Kanex has announced it will be introducing a new lineup of Thunderbolt 3 products for the latest MacBook Pro at CES 2017 this week, including a Thunderbolt 3 Travel Dock, Thunderbolt 3 to eSATA 3 and USB 3.0 Adapter, and 1.6-foot and 6.6-foot Thunderbolt 3 cables that share the USB-C connector design.
The compact Travel Dock includes two HDMI ports, a USB-A port, a Gigabit Ethernet port, and a USB-C port for pass-through charging. The dock supports dual 4K video output simultaneously and each at 60 FPS from both HDMI ports. It has a suggested retail price of $149.95 and will be available in April 2017.
The Thunderbolt 3 to eSATA adapter enables users to connect the new MacBook Pro to an eSATA storage device. The plug-and-play adapter also includes a USB 3.0 port. Both ports are backwards compatible with older USB and eSATA peripherals. The adapter will be available on Kanex's website soon for $129.95.

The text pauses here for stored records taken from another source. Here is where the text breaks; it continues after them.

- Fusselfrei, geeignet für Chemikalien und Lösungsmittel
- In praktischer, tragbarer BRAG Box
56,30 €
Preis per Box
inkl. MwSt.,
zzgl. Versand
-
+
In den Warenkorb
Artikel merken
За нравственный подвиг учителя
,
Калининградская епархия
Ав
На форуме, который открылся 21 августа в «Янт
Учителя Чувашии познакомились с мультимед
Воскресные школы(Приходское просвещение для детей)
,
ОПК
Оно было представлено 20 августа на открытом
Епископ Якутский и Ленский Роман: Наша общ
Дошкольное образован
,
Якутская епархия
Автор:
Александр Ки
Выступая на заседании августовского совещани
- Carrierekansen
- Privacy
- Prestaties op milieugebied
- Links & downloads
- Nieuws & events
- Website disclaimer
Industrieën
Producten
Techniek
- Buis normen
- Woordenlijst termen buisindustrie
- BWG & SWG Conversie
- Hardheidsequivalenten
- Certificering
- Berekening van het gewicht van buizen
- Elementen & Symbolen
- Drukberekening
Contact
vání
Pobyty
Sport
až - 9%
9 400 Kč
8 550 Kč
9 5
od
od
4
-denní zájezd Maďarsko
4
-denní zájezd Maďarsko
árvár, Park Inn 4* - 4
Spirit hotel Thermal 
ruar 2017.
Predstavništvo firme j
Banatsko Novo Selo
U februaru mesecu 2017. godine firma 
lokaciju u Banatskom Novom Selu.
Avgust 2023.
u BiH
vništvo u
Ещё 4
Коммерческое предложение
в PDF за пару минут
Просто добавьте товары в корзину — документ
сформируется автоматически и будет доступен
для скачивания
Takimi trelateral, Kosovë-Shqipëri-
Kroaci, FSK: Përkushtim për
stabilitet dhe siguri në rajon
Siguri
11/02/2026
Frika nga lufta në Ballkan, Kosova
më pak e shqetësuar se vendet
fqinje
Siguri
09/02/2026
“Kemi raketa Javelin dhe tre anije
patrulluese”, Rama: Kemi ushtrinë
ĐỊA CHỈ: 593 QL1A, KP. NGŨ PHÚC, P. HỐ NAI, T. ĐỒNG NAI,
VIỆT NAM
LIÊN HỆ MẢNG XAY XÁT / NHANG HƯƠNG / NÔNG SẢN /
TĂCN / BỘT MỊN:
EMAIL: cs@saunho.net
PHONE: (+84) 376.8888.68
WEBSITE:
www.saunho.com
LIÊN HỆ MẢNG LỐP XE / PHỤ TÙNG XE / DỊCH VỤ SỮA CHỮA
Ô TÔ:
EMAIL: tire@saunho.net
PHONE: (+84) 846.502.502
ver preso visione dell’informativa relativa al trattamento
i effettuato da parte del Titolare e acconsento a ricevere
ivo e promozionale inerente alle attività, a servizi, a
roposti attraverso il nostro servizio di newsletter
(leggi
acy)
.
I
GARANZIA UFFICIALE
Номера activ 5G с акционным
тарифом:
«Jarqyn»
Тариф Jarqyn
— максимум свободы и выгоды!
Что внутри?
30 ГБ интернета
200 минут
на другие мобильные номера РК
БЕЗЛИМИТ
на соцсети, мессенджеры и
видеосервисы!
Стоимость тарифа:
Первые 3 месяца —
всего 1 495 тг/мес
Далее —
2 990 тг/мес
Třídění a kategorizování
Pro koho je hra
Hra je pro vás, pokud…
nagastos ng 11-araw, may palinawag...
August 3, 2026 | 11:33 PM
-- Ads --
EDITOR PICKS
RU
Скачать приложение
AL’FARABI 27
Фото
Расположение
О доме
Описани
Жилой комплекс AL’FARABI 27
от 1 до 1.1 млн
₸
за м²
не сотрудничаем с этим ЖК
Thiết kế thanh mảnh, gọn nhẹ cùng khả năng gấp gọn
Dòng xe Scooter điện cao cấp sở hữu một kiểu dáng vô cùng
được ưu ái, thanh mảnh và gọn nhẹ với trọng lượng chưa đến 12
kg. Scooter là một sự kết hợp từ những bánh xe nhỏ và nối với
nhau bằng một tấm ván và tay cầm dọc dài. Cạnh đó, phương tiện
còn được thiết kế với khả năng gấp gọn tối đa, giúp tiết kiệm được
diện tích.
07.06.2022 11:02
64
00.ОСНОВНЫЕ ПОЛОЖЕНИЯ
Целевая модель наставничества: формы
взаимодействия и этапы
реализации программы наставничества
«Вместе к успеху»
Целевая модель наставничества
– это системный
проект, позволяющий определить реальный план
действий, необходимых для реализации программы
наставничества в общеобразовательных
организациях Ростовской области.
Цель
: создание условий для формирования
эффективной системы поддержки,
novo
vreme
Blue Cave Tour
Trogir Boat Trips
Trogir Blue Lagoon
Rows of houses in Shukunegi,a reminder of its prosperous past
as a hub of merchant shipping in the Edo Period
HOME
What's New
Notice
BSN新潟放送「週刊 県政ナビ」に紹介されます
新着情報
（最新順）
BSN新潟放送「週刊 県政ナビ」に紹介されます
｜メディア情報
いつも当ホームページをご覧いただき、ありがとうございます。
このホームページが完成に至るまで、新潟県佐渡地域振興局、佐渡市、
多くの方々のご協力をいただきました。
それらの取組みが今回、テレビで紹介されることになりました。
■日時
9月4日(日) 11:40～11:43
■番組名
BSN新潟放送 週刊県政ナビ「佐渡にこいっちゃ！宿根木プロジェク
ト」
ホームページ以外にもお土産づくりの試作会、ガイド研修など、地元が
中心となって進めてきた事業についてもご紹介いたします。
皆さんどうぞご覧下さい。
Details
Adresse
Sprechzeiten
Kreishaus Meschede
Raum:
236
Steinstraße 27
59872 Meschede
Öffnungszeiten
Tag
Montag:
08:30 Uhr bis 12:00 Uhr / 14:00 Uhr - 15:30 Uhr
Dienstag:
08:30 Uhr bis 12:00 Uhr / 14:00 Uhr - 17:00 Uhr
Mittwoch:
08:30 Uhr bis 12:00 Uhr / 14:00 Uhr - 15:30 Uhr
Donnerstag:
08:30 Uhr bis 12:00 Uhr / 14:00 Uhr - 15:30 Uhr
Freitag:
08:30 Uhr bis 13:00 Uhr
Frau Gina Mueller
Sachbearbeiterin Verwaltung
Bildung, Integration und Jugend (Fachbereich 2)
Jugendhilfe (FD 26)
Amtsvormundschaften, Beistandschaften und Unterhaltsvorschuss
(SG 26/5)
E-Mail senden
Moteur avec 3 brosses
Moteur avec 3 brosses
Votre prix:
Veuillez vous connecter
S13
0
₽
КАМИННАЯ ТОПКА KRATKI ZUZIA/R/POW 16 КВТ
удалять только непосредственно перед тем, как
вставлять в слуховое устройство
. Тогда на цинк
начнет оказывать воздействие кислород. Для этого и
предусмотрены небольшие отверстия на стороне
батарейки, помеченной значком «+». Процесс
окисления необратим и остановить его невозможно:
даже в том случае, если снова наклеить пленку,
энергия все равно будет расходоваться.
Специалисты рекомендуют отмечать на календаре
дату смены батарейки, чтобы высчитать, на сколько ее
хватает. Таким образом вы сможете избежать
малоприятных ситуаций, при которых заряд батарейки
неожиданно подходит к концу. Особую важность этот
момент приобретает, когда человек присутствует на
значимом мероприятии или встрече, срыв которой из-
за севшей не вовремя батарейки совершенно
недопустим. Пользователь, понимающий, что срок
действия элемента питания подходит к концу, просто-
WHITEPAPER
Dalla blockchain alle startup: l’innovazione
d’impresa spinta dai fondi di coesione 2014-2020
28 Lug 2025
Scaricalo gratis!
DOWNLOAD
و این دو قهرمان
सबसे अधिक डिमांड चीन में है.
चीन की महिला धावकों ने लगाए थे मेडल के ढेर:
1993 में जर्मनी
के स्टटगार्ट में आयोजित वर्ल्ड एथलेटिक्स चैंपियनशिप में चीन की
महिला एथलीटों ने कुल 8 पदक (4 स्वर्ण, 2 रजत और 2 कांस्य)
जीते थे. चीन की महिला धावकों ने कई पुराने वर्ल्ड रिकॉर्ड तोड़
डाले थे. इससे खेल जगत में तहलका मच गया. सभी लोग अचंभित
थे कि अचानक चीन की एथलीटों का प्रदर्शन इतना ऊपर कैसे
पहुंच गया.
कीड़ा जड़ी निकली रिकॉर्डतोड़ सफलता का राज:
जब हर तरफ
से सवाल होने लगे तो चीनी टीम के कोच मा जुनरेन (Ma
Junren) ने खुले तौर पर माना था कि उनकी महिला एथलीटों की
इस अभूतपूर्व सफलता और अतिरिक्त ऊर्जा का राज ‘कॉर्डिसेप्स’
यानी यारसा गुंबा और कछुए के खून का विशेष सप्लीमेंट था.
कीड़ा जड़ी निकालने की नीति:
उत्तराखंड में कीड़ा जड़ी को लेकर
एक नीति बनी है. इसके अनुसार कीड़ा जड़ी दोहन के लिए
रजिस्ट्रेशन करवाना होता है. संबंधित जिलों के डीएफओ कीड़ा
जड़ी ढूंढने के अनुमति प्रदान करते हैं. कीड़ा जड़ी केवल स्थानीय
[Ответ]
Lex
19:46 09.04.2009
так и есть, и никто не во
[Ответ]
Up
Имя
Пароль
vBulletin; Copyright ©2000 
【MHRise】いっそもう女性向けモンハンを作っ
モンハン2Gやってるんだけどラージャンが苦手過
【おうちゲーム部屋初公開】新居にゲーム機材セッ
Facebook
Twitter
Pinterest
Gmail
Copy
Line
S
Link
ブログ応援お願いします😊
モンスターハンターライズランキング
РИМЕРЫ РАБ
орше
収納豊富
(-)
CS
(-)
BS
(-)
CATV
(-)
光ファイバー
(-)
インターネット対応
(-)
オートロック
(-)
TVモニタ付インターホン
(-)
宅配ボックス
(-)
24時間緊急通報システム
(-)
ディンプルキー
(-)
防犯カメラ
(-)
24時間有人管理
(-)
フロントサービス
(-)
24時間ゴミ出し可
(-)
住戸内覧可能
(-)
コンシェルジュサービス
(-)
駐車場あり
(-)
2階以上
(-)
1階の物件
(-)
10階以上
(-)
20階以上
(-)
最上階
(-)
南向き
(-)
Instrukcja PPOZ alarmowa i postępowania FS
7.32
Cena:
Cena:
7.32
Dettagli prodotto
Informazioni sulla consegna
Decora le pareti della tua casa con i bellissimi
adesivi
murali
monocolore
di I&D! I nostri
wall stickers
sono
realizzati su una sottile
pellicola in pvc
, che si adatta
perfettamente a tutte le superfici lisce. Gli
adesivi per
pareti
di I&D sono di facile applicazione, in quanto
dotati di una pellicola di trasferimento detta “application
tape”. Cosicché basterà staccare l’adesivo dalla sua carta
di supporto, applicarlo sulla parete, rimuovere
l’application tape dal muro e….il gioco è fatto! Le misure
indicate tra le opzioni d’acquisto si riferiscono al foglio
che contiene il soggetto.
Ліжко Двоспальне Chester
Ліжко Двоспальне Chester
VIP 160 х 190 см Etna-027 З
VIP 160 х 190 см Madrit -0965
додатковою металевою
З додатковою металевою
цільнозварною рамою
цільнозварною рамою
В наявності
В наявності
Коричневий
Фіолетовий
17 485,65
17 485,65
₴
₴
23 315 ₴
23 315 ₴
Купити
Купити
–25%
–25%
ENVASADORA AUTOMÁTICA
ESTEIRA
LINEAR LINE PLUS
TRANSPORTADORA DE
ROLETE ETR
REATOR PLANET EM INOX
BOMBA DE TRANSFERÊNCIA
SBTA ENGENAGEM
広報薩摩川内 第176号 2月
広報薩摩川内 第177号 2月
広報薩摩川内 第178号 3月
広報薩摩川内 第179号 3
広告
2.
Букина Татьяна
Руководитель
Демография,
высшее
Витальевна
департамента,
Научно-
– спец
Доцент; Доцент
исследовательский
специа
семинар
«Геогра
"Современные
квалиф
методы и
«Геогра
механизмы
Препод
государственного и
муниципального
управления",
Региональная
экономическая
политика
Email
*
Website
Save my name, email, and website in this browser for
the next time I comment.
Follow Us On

Kanex's new Thunderbolt 3 cables provide up to 40Gbps throughput, which is enough bandwidth to connect a new MacBook Pro to a single 5K display at 60Hz or dual 4K displays at 60Hz. The cable can be used with up to 6 daisy-chained Thunderbolt 3 devices, and provides up to 100W of charging to notebooks.
The cables are compatible with the new MacBook Pro and most other Thunderbolt 3 devices. It is backward compatible with USB-C devices such as the 12-inch MacBook and Google Pixel. Kanex will be selling the 1.6-foot cable for $29.95 on its website, while the 6.6-foot cable will be available for $69.95.
Top Rated Comments
Passive: The cheapest option - but can only support 40 Gbps up to 0.5m and 20 Gbps up to 2m, also support USB-C features. Suspect that these are just "certified" USB-C cables. The 0.5m Belkin cable sold by Apple is presumably of this type.
Active: Like the old Thunderbolt 1/2 cables, these are still copper cables, but have a cable driver chip embedded in each connector, and can support 40Gbps up to 2m. The 2m Belkin cable offered by Apple is presumably of this type.
Optical: Up to 60m but, as @dyn says above, no power delivery. Oh, and if you need to ask the price, you can't afford it.
Did you notice? on the Apple store site: The 0.5m Belkin also supports USB C devices, because it is a USB-C cable (maybe built to higher specs*) but the 2m Belkin only supports USB 2**. That fits with the 2m being an active cable: USB-C has 4 high-speed data lanes and, in an active Thunderbolt cable, these all go to the cable driver chip which only talks Thunderbolt. However, USB-C also has a dedicated pair of wires for "legacy" USB 2, that Thunderbolt doesn't need so they can be passed straight through...
Not sure why the Belkin cables only support 60W - all the Thunderbolt blurb says "100W".
Some of this from here: https://blog.startech.com/post/thunderbolt-3-the-basics/ - other bits from the Thunderbolt site before it got dumbed down.
(* higher specs... sure, and there's this bridge in Brooklyn that you might want to buy...)
(** EDIT: that means that if you use the cable to directly connect a USB device via a dongle or USB hub, you'll only get USB2 speed. That shouldn't affect a proper TB3 dock that has its own USB3 controller connected to the host via PCIe/Thunderbolt)
Good news for the few owners of those displays who have been having cable-induced issues.